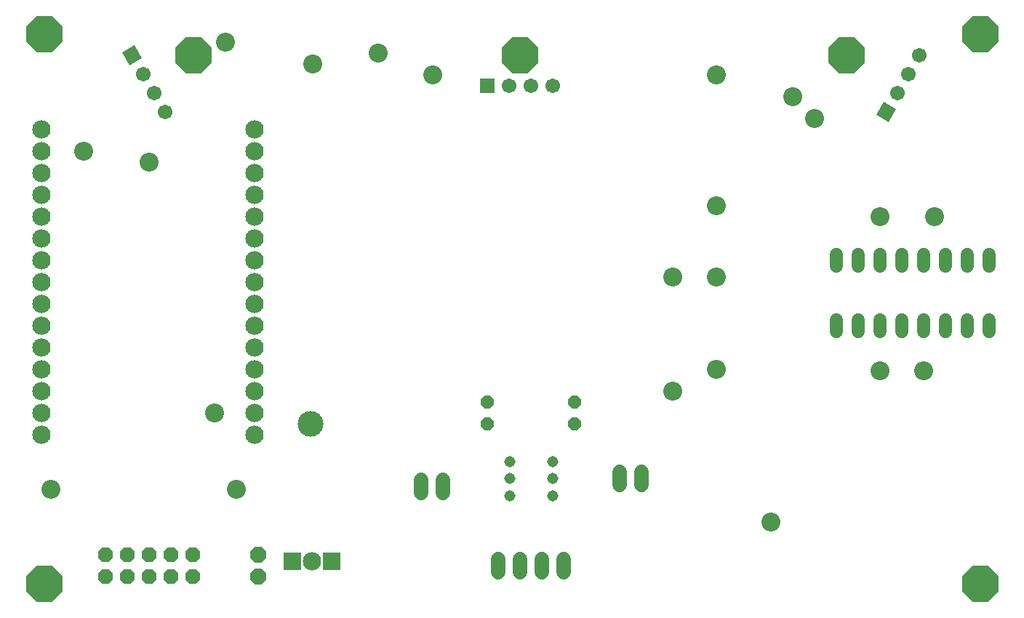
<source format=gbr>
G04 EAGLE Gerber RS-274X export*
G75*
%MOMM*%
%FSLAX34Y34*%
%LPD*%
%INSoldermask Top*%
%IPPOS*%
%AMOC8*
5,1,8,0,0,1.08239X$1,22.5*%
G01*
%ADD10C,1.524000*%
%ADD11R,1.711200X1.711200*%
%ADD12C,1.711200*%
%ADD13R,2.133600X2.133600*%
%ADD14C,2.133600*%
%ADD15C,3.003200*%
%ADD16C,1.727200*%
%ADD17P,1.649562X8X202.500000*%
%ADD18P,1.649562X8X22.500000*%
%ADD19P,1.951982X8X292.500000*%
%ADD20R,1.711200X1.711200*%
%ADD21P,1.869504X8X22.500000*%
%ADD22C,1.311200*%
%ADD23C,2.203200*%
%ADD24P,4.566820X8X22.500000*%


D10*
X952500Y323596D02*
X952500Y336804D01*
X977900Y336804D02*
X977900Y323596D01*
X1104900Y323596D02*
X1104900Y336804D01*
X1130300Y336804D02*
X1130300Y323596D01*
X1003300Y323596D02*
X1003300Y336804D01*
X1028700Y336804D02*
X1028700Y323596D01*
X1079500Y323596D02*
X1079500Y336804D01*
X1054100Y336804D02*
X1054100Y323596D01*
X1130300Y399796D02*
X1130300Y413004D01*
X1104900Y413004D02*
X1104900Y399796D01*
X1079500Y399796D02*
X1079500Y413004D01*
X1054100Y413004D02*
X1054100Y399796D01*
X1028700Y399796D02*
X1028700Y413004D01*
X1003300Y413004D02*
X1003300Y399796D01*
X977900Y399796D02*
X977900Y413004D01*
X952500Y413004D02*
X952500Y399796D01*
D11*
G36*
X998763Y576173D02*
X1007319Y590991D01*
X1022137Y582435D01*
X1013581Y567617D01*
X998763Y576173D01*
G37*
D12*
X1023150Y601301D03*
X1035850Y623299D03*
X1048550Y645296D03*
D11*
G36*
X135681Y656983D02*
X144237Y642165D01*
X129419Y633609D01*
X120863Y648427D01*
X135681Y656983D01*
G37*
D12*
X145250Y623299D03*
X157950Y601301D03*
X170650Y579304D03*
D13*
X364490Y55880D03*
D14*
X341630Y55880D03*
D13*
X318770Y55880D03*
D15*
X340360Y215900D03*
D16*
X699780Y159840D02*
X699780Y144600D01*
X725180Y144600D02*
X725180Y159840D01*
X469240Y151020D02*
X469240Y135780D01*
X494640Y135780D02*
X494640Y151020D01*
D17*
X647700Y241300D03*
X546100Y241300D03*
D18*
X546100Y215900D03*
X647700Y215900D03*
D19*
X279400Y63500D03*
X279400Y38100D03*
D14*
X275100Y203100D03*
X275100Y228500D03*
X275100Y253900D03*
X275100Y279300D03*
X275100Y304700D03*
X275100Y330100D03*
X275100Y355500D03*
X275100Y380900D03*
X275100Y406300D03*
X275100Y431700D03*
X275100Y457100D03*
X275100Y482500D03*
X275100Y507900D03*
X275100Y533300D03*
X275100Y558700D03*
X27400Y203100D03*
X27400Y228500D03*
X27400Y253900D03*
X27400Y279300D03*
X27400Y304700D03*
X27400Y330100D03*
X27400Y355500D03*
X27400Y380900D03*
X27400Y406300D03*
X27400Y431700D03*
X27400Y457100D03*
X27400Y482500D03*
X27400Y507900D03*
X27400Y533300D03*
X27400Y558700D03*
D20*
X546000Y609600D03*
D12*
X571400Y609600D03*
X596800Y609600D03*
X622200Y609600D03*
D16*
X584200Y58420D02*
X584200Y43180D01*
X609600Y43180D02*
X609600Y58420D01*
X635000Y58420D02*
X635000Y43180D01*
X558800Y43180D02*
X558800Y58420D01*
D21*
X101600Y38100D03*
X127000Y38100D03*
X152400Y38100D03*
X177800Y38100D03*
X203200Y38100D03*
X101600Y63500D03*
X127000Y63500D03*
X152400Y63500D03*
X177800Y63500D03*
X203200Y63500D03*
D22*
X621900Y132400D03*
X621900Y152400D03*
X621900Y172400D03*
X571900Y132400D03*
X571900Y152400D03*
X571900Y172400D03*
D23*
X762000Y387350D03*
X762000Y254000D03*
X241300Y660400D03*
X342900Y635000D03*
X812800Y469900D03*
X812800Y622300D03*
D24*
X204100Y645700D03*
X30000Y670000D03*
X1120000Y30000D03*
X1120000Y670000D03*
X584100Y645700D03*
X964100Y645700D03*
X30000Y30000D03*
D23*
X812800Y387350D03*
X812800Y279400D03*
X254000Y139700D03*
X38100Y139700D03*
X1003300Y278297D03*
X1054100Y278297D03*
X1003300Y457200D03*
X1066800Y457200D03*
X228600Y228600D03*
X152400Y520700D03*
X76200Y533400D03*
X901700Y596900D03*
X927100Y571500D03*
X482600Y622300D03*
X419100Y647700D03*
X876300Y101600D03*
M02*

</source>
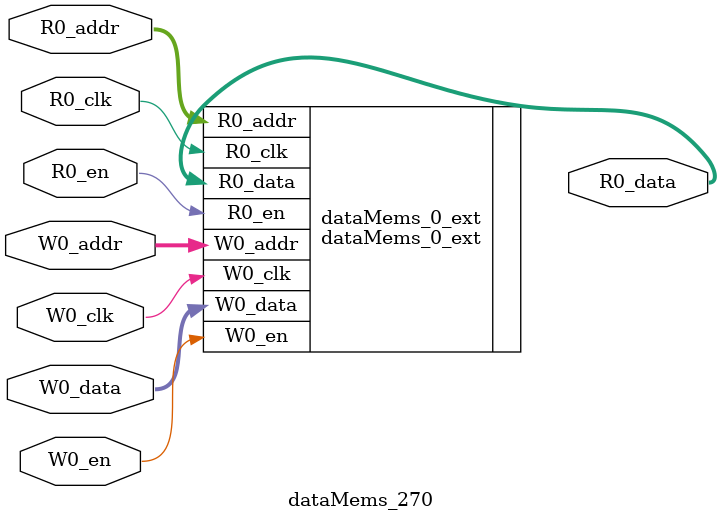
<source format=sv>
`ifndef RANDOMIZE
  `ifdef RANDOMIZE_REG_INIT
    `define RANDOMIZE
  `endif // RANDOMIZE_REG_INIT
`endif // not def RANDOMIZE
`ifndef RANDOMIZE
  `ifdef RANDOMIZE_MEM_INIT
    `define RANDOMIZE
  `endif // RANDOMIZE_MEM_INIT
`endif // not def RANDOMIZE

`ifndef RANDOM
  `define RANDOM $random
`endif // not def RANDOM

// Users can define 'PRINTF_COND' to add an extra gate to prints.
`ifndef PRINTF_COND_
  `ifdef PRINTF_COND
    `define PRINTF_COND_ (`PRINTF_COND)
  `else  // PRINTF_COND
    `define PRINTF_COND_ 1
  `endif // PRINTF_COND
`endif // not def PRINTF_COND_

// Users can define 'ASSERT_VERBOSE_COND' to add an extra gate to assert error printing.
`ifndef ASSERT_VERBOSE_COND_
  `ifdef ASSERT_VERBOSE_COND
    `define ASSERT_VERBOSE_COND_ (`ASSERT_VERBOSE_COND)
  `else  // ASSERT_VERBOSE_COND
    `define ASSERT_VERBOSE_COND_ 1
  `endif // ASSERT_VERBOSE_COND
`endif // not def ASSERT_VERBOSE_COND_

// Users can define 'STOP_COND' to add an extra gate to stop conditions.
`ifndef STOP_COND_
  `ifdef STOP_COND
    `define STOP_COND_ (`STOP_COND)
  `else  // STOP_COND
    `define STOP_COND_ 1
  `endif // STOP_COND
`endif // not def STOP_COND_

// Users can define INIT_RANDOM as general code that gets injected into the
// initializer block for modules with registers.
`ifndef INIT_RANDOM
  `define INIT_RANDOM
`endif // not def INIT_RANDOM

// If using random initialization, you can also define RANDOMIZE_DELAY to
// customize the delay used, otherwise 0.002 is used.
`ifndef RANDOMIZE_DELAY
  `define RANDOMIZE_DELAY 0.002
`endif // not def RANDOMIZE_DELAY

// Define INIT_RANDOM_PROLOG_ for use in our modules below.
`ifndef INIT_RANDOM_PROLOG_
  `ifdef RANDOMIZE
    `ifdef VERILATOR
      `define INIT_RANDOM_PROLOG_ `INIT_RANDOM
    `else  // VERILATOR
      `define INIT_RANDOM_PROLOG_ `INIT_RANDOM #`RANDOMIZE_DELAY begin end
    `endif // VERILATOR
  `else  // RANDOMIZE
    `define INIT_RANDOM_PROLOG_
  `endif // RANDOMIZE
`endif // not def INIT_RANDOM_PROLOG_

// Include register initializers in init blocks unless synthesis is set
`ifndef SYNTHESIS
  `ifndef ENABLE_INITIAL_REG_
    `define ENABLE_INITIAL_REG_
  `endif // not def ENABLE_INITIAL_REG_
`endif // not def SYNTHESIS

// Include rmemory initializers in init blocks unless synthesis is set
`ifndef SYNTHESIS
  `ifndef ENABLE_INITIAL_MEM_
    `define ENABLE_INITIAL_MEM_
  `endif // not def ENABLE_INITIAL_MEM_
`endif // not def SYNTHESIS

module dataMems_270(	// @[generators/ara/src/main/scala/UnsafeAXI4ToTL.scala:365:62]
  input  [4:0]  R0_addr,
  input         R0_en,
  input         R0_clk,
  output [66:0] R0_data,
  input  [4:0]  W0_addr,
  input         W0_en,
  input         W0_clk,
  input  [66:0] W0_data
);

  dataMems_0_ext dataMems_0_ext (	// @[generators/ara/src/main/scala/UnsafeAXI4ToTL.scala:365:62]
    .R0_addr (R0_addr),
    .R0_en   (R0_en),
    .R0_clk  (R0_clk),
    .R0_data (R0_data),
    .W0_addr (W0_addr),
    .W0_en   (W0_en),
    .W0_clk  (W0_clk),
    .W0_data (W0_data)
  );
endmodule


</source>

______

### [What you have to do]
Your task is to copy each line of the listing that holds the word "main".

### [Reply]
module dataMems_270(	// @[generators/ara/src/main/scala/UnsafeAXI4ToTL.scala:365:62]
  dataMems_0_ext dataMems_0_ext (	// @[generators/ara/src/main/scala/UnsafeAXI4ToTL.scala:365:62]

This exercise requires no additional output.